Supplied data:
⁂

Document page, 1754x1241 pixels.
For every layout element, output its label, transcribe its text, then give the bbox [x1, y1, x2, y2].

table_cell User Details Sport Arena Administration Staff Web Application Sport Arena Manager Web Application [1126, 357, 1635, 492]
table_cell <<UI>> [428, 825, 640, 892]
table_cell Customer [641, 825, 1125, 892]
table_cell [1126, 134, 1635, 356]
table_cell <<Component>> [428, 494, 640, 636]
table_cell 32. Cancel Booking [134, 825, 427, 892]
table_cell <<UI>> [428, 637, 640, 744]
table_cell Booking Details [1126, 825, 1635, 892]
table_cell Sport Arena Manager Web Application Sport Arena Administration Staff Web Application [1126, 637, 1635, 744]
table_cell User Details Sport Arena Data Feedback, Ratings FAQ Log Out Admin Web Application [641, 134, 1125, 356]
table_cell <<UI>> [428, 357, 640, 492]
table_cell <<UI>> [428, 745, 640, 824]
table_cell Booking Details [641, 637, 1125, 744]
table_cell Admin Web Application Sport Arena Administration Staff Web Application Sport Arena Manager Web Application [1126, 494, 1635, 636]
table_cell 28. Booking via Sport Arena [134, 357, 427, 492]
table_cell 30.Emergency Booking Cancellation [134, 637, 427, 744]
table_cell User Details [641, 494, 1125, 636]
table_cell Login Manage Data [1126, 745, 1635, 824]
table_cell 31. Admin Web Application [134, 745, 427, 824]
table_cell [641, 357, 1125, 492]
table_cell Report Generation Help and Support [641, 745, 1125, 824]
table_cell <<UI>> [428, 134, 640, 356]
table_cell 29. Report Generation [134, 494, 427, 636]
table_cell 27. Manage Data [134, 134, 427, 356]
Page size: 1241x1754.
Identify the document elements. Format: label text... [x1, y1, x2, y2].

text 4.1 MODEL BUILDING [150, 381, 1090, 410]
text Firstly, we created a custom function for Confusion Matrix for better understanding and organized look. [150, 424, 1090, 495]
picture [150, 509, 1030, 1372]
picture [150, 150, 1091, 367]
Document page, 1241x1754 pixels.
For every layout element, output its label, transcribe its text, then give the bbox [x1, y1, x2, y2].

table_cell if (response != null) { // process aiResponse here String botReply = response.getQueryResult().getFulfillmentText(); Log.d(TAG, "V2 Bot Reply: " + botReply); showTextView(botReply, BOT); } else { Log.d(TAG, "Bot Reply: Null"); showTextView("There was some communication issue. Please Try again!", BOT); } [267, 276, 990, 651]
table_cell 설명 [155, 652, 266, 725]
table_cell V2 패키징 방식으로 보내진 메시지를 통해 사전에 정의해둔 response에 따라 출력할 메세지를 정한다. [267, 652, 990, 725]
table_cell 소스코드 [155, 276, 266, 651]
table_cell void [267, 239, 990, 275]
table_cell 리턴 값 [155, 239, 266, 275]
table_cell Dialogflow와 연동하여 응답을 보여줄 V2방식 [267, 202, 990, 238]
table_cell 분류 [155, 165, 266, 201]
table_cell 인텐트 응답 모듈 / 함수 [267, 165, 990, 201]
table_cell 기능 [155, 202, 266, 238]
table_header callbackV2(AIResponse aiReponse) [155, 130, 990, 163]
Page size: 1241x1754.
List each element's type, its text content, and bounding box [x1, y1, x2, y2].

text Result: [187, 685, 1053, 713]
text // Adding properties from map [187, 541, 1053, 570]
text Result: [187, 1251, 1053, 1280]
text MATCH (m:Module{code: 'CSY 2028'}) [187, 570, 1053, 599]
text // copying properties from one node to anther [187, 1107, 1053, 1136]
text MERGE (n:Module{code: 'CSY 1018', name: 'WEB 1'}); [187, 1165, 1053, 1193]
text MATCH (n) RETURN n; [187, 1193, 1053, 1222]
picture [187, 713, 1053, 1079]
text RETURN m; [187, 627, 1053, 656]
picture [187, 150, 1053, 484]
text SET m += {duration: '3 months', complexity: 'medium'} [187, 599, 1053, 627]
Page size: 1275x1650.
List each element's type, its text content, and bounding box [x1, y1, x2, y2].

⁂

Copying word for word, give each line of the data above from the first one through the line containing "Document page, 1241x1754 pixels.", and nothing else.

Exercise answer:
Document page, 1754x1241 pixels.
For every layout element, output its label, transcribe its text, then give the bbox [x1, y1, x2, y2].

table_cell User Details Sport Arena Administration Staff Web Application Sport Arena Manager Web Application [1126, 357, 1635, 492]
table_cell <<UI>> [428, 825, 640, 892]
table_cell Customer [641, 825, 1125, 892]
table_cell [1126, 134, 1635, 356]
table_cell <<Component>> [428, 494, 640, 636]
table_cell 32. Cancel Booking [134, 825, 427, 892]
table_cell <<UI>> [428, 637, 640, 744]
table_cell Booking Details [1126, 825, 1635, 892]
table_cell Sport Arena Manager Web Application Sport Arena Administration Staff Web Application [1126, 637, 1635, 744]
table_cell User Details Sport Arena Data Feedback, Ratings FAQ Log Out Admin Web Application [641, 134, 1125, 356]
table_cell <<UI>> [428, 357, 640, 492]
table_cell <<UI>> [428, 745, 640, 824]
table_cell Booking Details [641, 637, 1125, 744]
table_cell Admin Web Application Sport Arena Administration Staff Web Application Sport Arena Manager Web Application [1126, 494, 1635, 636]
table_cell 28. Booking via Sport Arena [134, 357, 427, 492]
table_cell 30.Emergency Booking Cancellation [134, 637, 427, 744]
table_cell User Details [641, 494, 1125, 636]
table_cell Login Manage Data [1126, 745, 1635, 824]
table_cell 31. Admin Web Application [134, 745, 427, 824]
table_cell [641, 357, 1125, 492]
table_cell Report Generation Help and Support [641, 745, 1125, 824]
table_cell <<UI>> [428, 134, 640, 356]
table_cell 29. Report Generation [134, 494, 427, 636]
table_cell 27. Manage Data [134, 134, 427, 356]
Page size: 1241x1754.
Identify the document elements. Format: label text... [x1, y1, x2, y2].

text 4.1 MODEL BUILDING [150, 381, 1090, 410]
text Firstly, we created a custom function for Confusion Matrix for better understanding and organized look. [150, 424, 1090, 495]
picture [150, 509, 1030, 1372]
picture [150, 150, 1091, 367]
Document page, 1241x1754 pixels.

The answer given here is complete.